Exercise 1
Translate this sentence from the auction story into Spanish: "The library doesn't open until 10 AM."
Exercise 2
Please write out the part of the auction story that begins at the words "But… when all" and ends after "kind of tool.".

Excerpt to read
== == ==

However, on this day there it was!
Super Play Issues 1-45 (missing # 9) plus 3 official Super Play Binders. Also includes Super Play Gold 1993 SNES Guide. HOLY CRAP! What were the odds, and what is happening here?! It sounds corny but it really, truly did feel like fate.
It was ALMOST the entire set, only missing issues number 9, 46 and 47 — WOW.
I put it on my watch list. It would end in six days… August 17, 2006. Even back in 2006, I had developed a special eBay bidding tactic that I was using since 2002. Tired of multiple bids only to be sniped at the end, I knew what I was going to do. One bid, maximum bid, punched in with about 3 seconds to go. Only way to do it on eBay, playa!
Alas, there was one tiny problem…
The auction was ending at 9:57 AM.
What was the problem? At the time I had to resort to use the library for my online duties. You see, my brother temporarily took our computer to his work place to get it fixed. And smart phones didn’t exist back in August 2006. Nor did I have a laptop at that time.
The library doesn’t open until 10 AM. On the surface, a bad stroke of luck, for sure.
But… when all else fails, AuctionStealer prevails! Note: AuctionStealer is a free site that automatically inputs your max bid without you having to manually do it. The catch, however, is that it inputs that bid with about 11 seconds to go… giving the competition plenty of time to outdo your bid. Therefore, it’s a nice bonus but only a last resort kind of tool.
So I entered my max on AuctionStealer, and prayed for the best…
THE MOMENT OF TRUTH ARRIVES
-AUGUST 17, 2006-
I was in no rush to get to the library and see if I had won or not. Oddly, I kind of put the whole thing to the back of my mind. One part of me felt “My max was so high, there’s no doubt I won” while another part felt “Don’t get your hopes up, some crazier fanatic came by in the last four seconds…”
When I got to the library that day it was roughly 5 PM. I went to my email. Here we go…
GOD BLESS AUCTIONSTEALER – I won! No one placed a bid in the last minute. UNBELIEVABLE!
Best of all, I won it for real cheap too! My bid didn’t reach the seller’s reserve, but she decided to sell it to me for a bit more than my winning bid. The whole ordeal was nothing short of incredible. Something I can genuinely call “once in a lifetime.”
Thursday, August 17, 2006 — within seven months, I procured my HOLY GRAIL. Not bad, considering it took me over two YEARS to get my hands on Sega Saturn Magazine.
Here are some auction stats.
- I was the 13th bid of the auction
- The guy I beat out, his maximum was GBP 48.79
- My winning bid did not meet her reserve, but she sold it to me for GBP 55
- GBP 55 equated, at the time, to roughly US $104.32
- My max was GBP 88.88 …. or US $168.11
- The 3rd highest bidder had a ridiculously low GBP 24.50 max
Why is the last one important? Had the GBP 48.79 guy NOT come along, I would have won at around GBP 25.50. If that were the case, would the seller have agreed to sell it for GBP 30? Doubt it. Maybe when she saw I won at 50 GBP, instead of relisting it she said “What the hell”and gave it to me for 55.
In other words, if it weren’t for the 2nd highest bidder, who knows what would have happen with the reserve thing and all? She might have relisted it and I’d have to play the whole game again! Then maybe the bidders I outbidded would re-adjust their bidding strategy, etc. Lots of crazy scenarios that I’m glad is a moot point!

== == ==

Data extract
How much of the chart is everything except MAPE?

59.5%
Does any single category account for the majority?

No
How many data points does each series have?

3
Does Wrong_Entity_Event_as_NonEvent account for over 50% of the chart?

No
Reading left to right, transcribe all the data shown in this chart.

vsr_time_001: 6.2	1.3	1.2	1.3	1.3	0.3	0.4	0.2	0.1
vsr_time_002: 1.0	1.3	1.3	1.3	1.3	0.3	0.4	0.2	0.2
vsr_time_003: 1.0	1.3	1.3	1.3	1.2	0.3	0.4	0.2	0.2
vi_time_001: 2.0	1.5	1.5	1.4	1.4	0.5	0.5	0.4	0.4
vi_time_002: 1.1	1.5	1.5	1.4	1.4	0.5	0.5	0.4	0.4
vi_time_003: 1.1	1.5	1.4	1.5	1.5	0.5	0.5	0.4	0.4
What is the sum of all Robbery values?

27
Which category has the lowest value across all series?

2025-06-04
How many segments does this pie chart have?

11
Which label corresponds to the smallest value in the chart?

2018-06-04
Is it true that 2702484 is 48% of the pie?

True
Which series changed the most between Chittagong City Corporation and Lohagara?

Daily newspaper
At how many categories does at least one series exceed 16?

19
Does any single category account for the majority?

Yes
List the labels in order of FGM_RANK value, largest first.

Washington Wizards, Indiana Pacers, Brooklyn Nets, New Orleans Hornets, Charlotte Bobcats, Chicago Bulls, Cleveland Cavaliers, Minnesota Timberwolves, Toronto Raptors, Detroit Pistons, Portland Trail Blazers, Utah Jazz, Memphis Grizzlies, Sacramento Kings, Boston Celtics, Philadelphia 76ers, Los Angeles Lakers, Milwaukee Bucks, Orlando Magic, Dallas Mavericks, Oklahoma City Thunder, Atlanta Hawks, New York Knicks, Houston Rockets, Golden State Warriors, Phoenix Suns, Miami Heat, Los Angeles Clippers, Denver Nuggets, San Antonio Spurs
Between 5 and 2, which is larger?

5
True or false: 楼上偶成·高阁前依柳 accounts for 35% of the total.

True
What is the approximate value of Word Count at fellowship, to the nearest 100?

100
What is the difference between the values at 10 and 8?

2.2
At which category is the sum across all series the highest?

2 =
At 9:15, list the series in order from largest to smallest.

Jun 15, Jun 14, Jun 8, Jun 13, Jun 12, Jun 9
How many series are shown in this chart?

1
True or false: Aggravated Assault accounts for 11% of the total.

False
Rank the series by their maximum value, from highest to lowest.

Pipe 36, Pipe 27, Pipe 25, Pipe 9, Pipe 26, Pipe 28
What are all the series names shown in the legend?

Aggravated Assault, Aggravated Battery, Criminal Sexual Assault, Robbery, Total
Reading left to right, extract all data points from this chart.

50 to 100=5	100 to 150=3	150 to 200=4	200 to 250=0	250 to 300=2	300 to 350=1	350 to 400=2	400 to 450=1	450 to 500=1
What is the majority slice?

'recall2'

== == ==

Exercise answer 1
La biblioteca no abre hasta las 10 de la mañana.

Exercise answer 2
But… when all else fails, AuctionStealer prevails! Note: AuctionStealer is a free site that automatically inputs your max bid without you having to manually do it. The catch, however, is that it inputs that bid with about 11 seconds to go… giving the competition plenty of time to outdo your bid. Therefore, it’s a nice bonus but only a last resort kind of tool.